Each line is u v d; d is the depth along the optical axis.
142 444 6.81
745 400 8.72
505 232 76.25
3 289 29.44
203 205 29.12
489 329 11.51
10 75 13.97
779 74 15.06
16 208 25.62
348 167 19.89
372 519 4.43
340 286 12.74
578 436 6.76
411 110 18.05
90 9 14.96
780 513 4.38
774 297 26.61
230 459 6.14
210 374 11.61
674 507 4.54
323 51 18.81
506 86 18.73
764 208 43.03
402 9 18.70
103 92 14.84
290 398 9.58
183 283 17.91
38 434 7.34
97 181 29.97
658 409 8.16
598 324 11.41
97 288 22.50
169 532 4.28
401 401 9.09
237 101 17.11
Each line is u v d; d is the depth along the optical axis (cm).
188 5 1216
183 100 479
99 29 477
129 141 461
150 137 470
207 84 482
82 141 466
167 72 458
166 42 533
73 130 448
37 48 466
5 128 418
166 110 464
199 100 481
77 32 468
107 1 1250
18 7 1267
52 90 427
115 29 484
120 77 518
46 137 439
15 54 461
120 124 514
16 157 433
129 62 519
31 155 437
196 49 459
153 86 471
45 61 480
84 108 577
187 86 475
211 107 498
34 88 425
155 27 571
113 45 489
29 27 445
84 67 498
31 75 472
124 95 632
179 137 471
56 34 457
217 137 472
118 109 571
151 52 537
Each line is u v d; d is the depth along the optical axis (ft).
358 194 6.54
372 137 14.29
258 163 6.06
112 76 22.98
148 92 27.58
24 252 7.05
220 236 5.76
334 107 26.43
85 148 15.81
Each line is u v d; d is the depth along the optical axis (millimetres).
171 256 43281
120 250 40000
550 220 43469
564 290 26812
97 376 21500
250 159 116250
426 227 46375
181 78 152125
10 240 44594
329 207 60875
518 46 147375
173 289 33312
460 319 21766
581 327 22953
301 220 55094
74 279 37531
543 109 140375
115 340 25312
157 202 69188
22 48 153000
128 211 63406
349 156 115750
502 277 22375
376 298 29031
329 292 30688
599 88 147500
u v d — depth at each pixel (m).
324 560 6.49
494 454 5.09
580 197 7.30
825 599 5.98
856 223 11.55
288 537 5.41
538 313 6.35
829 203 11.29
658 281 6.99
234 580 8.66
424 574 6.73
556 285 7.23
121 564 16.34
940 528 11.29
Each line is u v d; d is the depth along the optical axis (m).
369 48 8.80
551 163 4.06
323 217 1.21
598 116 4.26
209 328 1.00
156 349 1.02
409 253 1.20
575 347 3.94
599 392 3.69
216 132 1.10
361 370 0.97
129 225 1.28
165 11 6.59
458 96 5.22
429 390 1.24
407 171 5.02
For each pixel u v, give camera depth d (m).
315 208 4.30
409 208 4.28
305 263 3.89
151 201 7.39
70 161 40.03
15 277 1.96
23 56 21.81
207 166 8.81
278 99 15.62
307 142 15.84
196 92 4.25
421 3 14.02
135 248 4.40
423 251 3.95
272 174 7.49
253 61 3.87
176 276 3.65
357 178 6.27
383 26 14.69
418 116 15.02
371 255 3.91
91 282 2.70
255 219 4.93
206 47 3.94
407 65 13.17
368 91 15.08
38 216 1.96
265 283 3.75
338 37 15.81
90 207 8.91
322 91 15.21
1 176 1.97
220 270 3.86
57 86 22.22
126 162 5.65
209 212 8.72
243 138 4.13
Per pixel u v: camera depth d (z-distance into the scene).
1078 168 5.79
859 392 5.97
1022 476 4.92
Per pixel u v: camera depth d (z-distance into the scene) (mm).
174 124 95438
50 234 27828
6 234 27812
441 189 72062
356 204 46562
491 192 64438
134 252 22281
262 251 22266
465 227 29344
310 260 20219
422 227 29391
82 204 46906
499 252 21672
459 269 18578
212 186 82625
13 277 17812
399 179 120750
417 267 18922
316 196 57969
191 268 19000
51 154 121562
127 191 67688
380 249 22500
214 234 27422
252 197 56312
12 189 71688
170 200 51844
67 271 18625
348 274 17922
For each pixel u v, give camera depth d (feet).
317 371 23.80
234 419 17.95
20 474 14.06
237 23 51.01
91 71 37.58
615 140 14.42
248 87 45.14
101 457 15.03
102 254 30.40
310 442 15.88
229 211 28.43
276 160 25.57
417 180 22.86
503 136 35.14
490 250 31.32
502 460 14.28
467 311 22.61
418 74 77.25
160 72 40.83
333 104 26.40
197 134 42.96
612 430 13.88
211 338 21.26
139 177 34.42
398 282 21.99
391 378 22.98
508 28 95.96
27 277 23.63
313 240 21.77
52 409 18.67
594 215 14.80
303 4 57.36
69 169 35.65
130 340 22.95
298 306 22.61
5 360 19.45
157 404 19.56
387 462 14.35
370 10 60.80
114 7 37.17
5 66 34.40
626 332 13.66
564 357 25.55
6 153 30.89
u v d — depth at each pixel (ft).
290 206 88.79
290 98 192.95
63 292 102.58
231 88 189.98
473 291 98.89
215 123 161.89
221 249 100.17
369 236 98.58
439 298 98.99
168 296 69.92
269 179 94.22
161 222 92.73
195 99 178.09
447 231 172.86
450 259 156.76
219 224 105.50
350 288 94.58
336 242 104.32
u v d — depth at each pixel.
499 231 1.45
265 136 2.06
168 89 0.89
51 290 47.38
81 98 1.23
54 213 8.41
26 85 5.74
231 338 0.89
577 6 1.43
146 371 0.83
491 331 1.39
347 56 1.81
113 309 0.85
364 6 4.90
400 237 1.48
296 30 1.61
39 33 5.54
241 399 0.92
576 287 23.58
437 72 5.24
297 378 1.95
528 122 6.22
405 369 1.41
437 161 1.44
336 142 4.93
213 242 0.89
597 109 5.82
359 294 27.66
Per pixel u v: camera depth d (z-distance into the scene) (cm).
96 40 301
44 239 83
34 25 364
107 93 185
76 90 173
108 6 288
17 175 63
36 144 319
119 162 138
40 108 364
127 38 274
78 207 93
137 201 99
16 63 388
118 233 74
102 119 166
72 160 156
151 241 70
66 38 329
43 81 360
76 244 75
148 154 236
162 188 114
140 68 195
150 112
_ _ _
- **Goal of the exercise**:
What is wanted is every line above, written out exactly.

- **Exercise response**:
Each line is u v d; d is the depth along the optical axis.
142 444 6.81
745 400 8.72
505 232 76.25
3 289 29.44
203 205 29.12
489 329 11.51
10 75 13.97
779 74 15.06
16 208 25.62
348 167 19.89
372 519 4.43
340 286 12.74
578 436 6.76
411 110 18.05
90 9 14.96
780 513 4.38
774 297 26.61
230 459 6.14
210 374 11.61
674 507 4.54
323 51 18.81
506 86 18.73
764 208 43.03
402 9 18.70
103 92 14.84
290 398 9.58
183 283 17.91
38 434 7.34
97 181 29.97
658 409 8.16
598 324 11.41
97 288 22.50
169 532 4.28
401 401 9.09
237 101 17.11
Each line is u v d; d is the depth along the optical axis (cm).
188 5 1216
183 100 479
99 29 477
129 141 461
150 137 470
207 84 482
82 141 466
167 72 458
166 42 533
73 130 448
37 48 466
5 128 418
166 110 464
199 100 481
77 32 468
107 1 1250
18 7 1267
52 90 427
115 29 484
120 77 518
46 137 439
15 54 461
120 124 514
16 157 433
129 62 519
31 155 437
196 49 459
153 86 471
45 61 480
84 108 577
187 86 475
211 107 498
34 88 425
155 27 571
113 45 489
29 27 445
84 67 498
31 75 472
124 95 632
179 137 471
56 34 457
217 137 472
118 109 571
151 52 537
Each line is u v d; d is the depth along the optical axis (ft).
358 194 6.54
372 137 14.29
258 163 6.06
112 76 22.98
148 92 27.58
24 252 7.05
220 236 5.76
334 107 26.43
85 148 15.81
Each line is u v d; d is the depth along the optical axis (millimetres).
171 256 43281
120 250 40000
550 220 43469
564 290 26812
97 376 21500
250 159 116250
426 227 46375
181 78 152125
10 240 44594
329 207 60875
518 46 147375
173 289 33312
460 319 21766
581 327 22953
301 220 55094
74 279 37531
543 109 140375
115 340 25312
157 202 69188
22 48 153000
128 211 63406
349 156 115750
502 277 22375
376 298 29031
329 292 30688
599 88 147500
u v d — depth at each pixel (m).
324 560 6.49
494 454 5.09
580 197 7.30
825 599 5.98
856 223 11.55
288 537 5.41
538 313 6.35
829 203 11.29
658 281 6.99
234 580 8.66
424 574 6.73
556 285 7.23
121 564 16.34
940 528 11.29
Each line is u v d; d is the depth along the optical axis (m).
369 48 8.80
551 163 4.06
323 217 1.21
598 116 4.26
209 328 1.00
156 349 1.02
409 253 1.20
575 347 3.94
599 392 3.69
216 132 1.10
361 370 0.97
129 225 1.28
165 11 6.59
458 96 5.22
429 390 1.24
407 171 5.02
For each pixel u v, give camera depth d (m).
315 208 4.30
409 208 4.28
305 263 3.89
151 201 7.39
70 161 40.03
15 277 1.96
23 56 21.81
207 166 8.81
278 99 15.62
307 142 15.84
196 92 4.25
421 3 14.02
135 248 4.40
423 251 3.95
272 174 7.49
253 61 3.87
176 276 3.65
357 178 6.27
383 26 14.69
418 116 15.02
371 255 3.91
91 282 2.70
255 219 4.93
206 47 3.94
407 65 13.17
368 91 15.08
38 216 1.96
265 283 3.75
338 37 15.81
90 207 8.91
322 91 15.21
1 176 1.97
220 270 3.86
57 86 22.22
126 162 5.65
209 212 8.72
243 138 4.13
Per pixel u v: camera depth d (z-distance into the scene).
1078 168 5.79
859 392 5.97
1022 476 4.92
Per pixel u v: camera depth d (z-distance into the scene) (mm).
174 124 95438
50 234 27828
6 234 27812
441 189 72062
356 204 46562
491 192 64438
134 252 22281
262 251 22266
465 227 29344
310 260 20219
422 227 29391
82 204 46906
499 252 21672
459 269 18578
212 186 82625
13 277 17812
399 179 120750
417 267 18922
316 196 57969
191 268 19000
51 154 121562
127 191 67688
380 249 22500
214 234 27422
252 197 56312
12 189 71688
170 200 51844
67 271 18625
348 274 17922
For each pixel u v, give camera depth d (feet).
317 371 23.80
234 419 17.95
20 474 14.06
237 23 51.01
91 71 37.58
615 140 14.42
248 87 45.14
101 457 15.03
102 254 30.40
310 442 15.88
229 211 28.43
276 160 25.57
417 180 22.86
503 136 35.14
490 250 31.32
502 460 14.28
467 311 22.61
418 74 77.25
160 72 40.83
333 104 26.40
197 134 42.96
612 430 13.88
211 338 21.26
139 177 34.42
398 282 21.99
391 378 22.98
508 28 95.96
27 277 23.63
313 240 21.77
52 409 18.67
594 215 14.80
303 4 57.36
69 169 35.65
130 340 22.95
298 306 22.61
5 360 19.45
157 404 19.56
387 462 14.35
370 10 60.80
114 7 37.17
5 66 34.40
626 332 13.66
564 357 25.55
6 153 30.89
u v d — depth at each pixel (ft).
290 206 88.79
290 98 192.95
63 292 102.58
231 88 189.98
473 291 98.89
215 123 161.89
221 249 100.17
369 236 98.58
439 298 98.99
168 296 69.92
269 179 94.22
161 222 92.73
195 99 178.09
447 231 172.86
450 259 156.76
219 224 105.50
350 288 94.58
336 242 104.32
u v d — depth at each pixel.
499 231 1.45
265 136 2.06
168 89 0.89
51 290 47.38
81 98 1.23
54 213 8.41
26 85 5.74
231 338 0.89
577 6 1.43
146 371 0.83
491 331 1.39
347 56 1.81
113 309 0.85
364 6 4.90
400 237 1.48
296 30 1.61
39 33 5.54
241 399 0.92
576 287 23.58
437 72 5.24
297 378 1.95
528 122 6.22
405 369 1.41
437 161 1.44
336 142 4.93
213 242 0.89
597 109 5.82
359 294 27.66
Per pixel u v: camera depth d (z-distance into the scene) (cm).
96 40 301
44 239 83
34 25 364
107 93 185
76 90 173
108 6 288
17 175 63
36 144 319
119 162 138
40 108 364
127 38 274
78 207 93
137 201 99
16 63 388
118 233 74
102 119 166
72 160 156
151 241 70
66 38 329
43 81 360
76 244 75
148 154 236
162 188 114
140 68 195
150 112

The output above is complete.